Chapter 8 Platform Deployment

The provided directory structure represents the Terraform project for managing the infrastructure of our ML platform. It follows a modular organization to promote reusability and maintainability of the codebase. The full codebase is also available and can be accessed on github

root
   main.tf
   variables.tf
   outputs.tf
   providers.tf

└── infrastructure

   └── vpc

   └── eks

   └── networking

   └── rds

└── modules
    
    └── airflow
    
    └── mlflow
    
    └── jupyterhub

By structuring the Terraform project this way it becomes easier to manage, scale, and maintain the infrastructure as the project grows. Each module can be independently developed, tested, and reused across different projects, promoting consistency and reducing duplication of code and effort.

Root

The root directory of the Terraform project contains the general configuration files related to the overall infrastructure setup.

  • The main.tf Terraform configuration file, where all major resources are defined and organized into modules.
  • The variables.tf containing the definition of input variables used throughout the project, allowing users to customize the infrastructure setup.
  • The outputs.tf defining the output variables that expose relevant information about the deployed infrastructure.
  • The providers.tf that defining and configuring the providers used in the project, for example, AWS, Kubernetes, Helm.

Infrastructure

The infrastructure directory holds the individual modules responsible for provisioning specific components of the AWS Cloud and EKS setup.

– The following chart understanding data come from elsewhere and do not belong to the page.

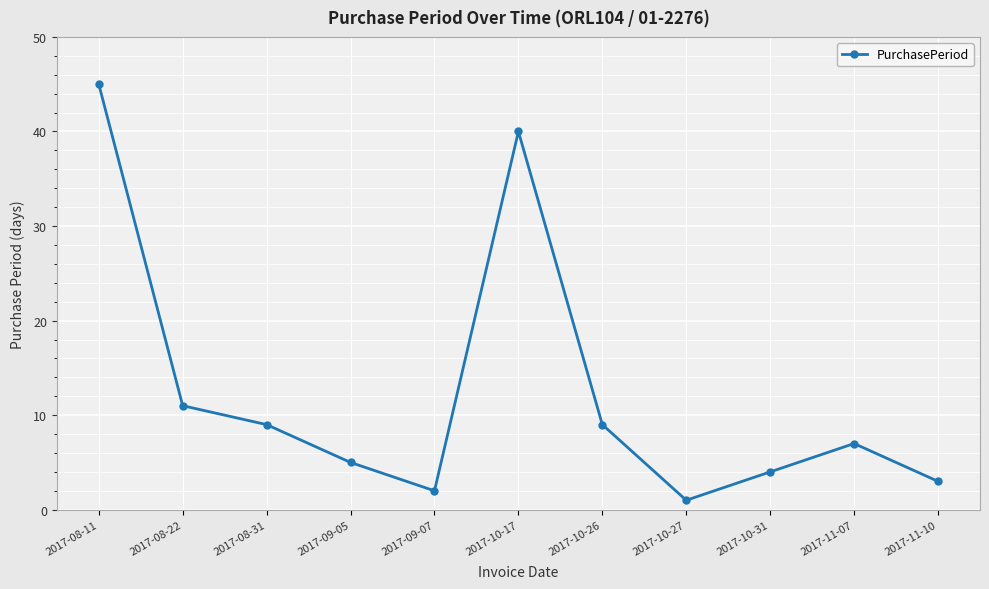

What is the label of the 3rd point from the left?

2017-08-31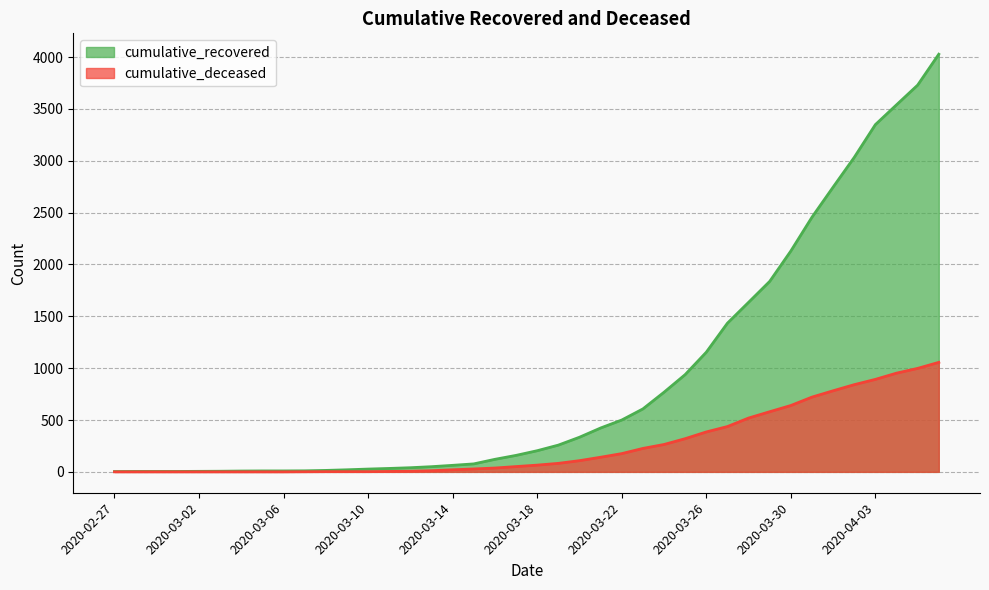

At which label is cumulative_recovered closest to 2015?

2020-03-30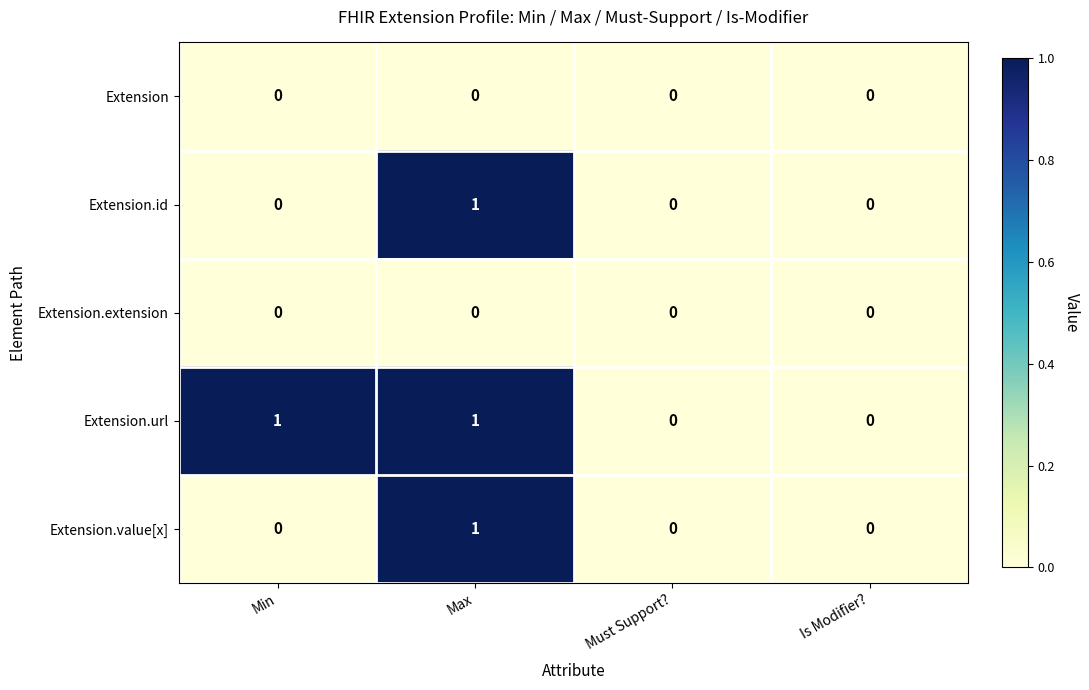

Is the value of Extension.id at Max greater than the value of Extension at Must Support??

Yes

  • vpc defines a module that configures resources related to the Virtual Private Cloud (VPC), such as subnets, route tables, and internet gateways.
  • The eks module is responsible for creating and configuring an Amazon Elastic Kubernetes Service (EKS) cluster, including worker nodes and other related resources like the Cluster Autoscaler, Elastic Block Storage, or Elastic File System.
  • networking contains networking components that provide access to the cluster using ingresses and DNS records, for example the AWS Application Load Balancer or an External DNS.
  • The rds module provides resources to deploy and Amazon Relational Database Service (RDS), such as database instances, subnets, and security groups. This module is needed for the specific tools and components of our ML platform.

Modules

The modules directory contains Terraform modules that are specific for setting up out ML Platform and provides the components to integrate the MLOps Framework, such as tools for model tracking (MLflow), workflow management (Airflow), or a integrated development environment (JupyterHub).

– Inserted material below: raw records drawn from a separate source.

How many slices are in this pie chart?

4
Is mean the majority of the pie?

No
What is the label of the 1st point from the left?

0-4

  • airflow provides the Terraform module to deploy an Apache Airflow instance based on the Helm provider, which enables to orchestrate our ML workflows. The module is highly customized as it sets up necessary connections to other services, sets airflow variables that can be used by Data Scientists, creates an ingress ressource, and enables user management and authentication using Github.
  • The mlflow module sets up MLflow to managing machine learning experiments and models. As MLflow does not natively provide a solution to deploy on Kubernetes, a custom Helm deployment is integrated that configures the necessary deployment, services, and ingress ressources.
  • jupyterhub deploys a JupyterHub environment via Helm that enables multi-user notebook environment, suitable for collaborative data science and machine learning work. The Helm chart is highly customized providing user management and authentication via Github, provisioning ingress resources, and cloning a custom Github repository that provides all our Data Science and Machine Learning code.

Prerequisites & Installation

The installation and deployment process involves several key steps to ensure a smooth setup of your environment. Before proceeding with the installation, it’s crucial to complete the following essential prerequisites: installing the necessary tools, establishing a GitHub organization along with OAuth apps, and obtaining a DNS name to link with your services. Please adhere to the installation instructions of the repositories’ readme document.